Le Président (M. Montigny) : ...Mme
la ministre. Mme la députée de Bourassa-Sauvé.
Mme Cadet : Dans leur mémoire,
l'APNQL nous disait : «Il est impératif que le projet de loi reflète la
place inhérente aux Premières Nations dans
la gouvernance de l'énergie au Québec.» Est-ce que vous pensez, Mme la
ministre, et avec ce que vous nous avez déposés, incluant l'amendement que vous
allez présenter à 14.3, que le projet de loi reflète la place inhérente
aux Premières Nations dans la gouvernance de l'énergie au Québec?
Mme Fréchette : Merci... M. le
Président?
Le Président (M. Montigny) : Je
vous laissais aller, Mme la ministre, par habitude. Allez-y, avec plaisir.
Mme Fréchette : OK. Alors,
bien, je répète que, dans le cadre des consultations, en fait, il va être
important de rencontrer les différentes Premières Nations qui sont parties prenantes
du futur énergétique québécois, et c'est ce qu'on va s'obliger à faire, on va
s'investir pour faire en sorte de bien comprendre la réalité des Premières
Nations, les différentes réalités parce qu'il n'y en a pas qu'une seule. Je
pense que, suivant les régions et les nations, ça peut différer en termes de préoccupations, aussi d'importance que ce
projet-là reflète pour eux puis de potentiel aussi que ça peut générer.
Moi, je vois
un immense potentiel dans le développement de projets avec les Premières Nations et je pense que, pour ces Premières Nations, ça va être un levier stratégique, un levier de développement
économique, développement social
d'importance majeure.
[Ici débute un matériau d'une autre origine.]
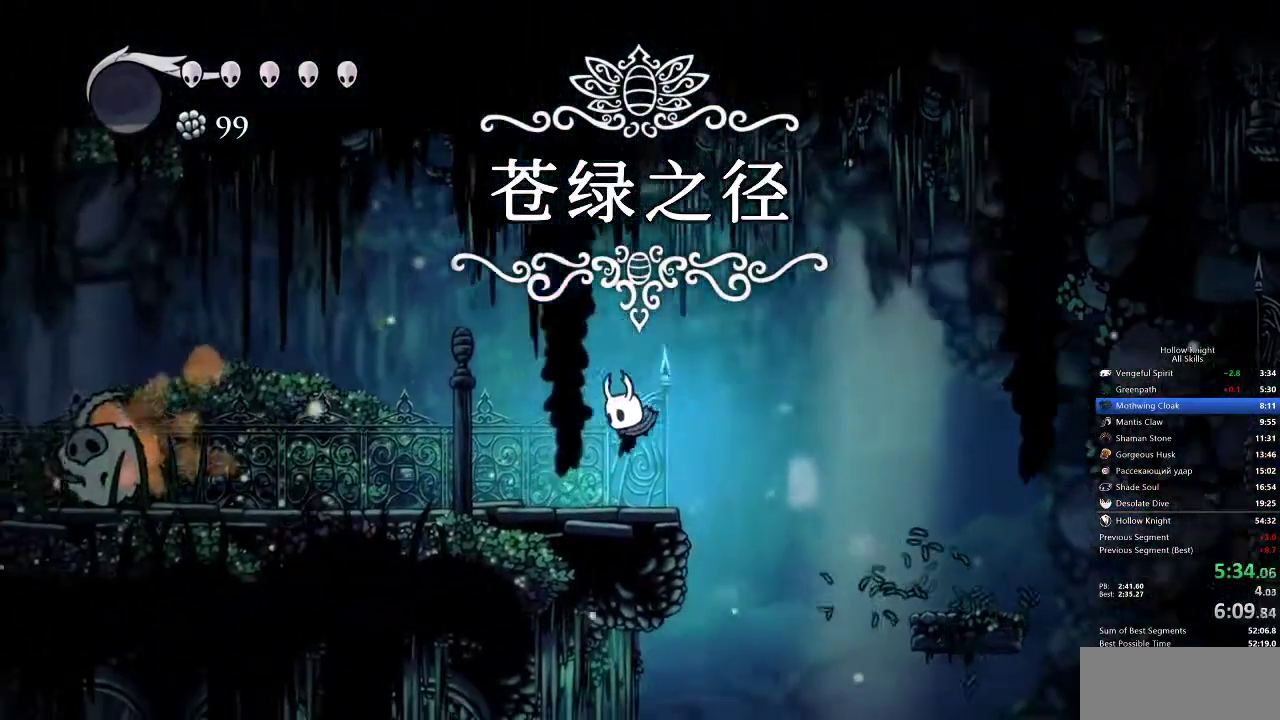
{"keys": ["down", "left"], "events": []}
Ce l'est pour le Québec, ça doit l'être également pour
les Premières Nations. Et c'est en misant sur des partenariats
avec les Premières Nations qu'on va pouvoir déployer ce potentiel-là qui va
générer des retombées à large échelle pour les Premières Nations.
Donc, à partir du moment où ils contribuent à
façonner le plan de gestion des ressources énergétiques, notre feuille de
route, et qu'on va pouvoir la réviser, et qu'on va pouvoir tenir nos
discussions et nos rencontres avec les différentes tables qu'on met sur pied...
Ça aussi, il va y avoir des échanges, bien sûr, avec comment le... avec le
PGIRE, avec la façon que ça a d'être mis en oeuvre, mis en place, les
préoccupations qui vont surgir au fil du temps, tout ça va être pris en considération, parce que l'on a d'autres
mécaniques en dehors du projet de loi 69, des mécaniques de
partenariat, de collaboration, de concertation avec les Premières Nations. Et
ça, c'est sans compter ce que déploie également
Hydro-Québec, ce que déploie mon collègue aux Relations avec
les autochtones, le premier ministre lui-même.
Donc, c'est tout un ensemble de mécaniques, de
mesures qui sont mises en place, et qui commencent déjà à donner des fruits, et
qui, à mon avis, vont donner des résultats majeurs pour le développement et le
déploiement, et la valorisation, et l'avancée des Premières Nations.
Le Président (M. Montigny) : Très
bien. Merci, Mme la ministre. Mme la députée de Bourassa-Sauvé.
Mme Cadet : Je n'ai pas obtenu
de réponse à ma première question puis je n'ai pas plus obtenu de réponse à la
question que je viens de vous poser.
Les partenariats que vous avez nommés, les
politiques et les façons de faire qui se retrouvent auprès, donc, des autres ministères et organismes du
gouvernement, bien, je pense que... les Premières Nations, étant au
coeur, donc, de ces partenariats-là, je pense qu'ils sont bien au
courant, ils sont bien au fait, là, qu'ils ont lieu. Donc, s'ils s'en
satisfaisaient, on ne nous aurait pas inscrit, dans le mémoire déposé à cette
commission pour l'étude du projet loi 69 sur
l'avenir énergétique du Québec, qu'il est impératif que le projet de loi
reflète la place inhérente aux Premières
Nations dans la gouvernance de l'énergie au Québec.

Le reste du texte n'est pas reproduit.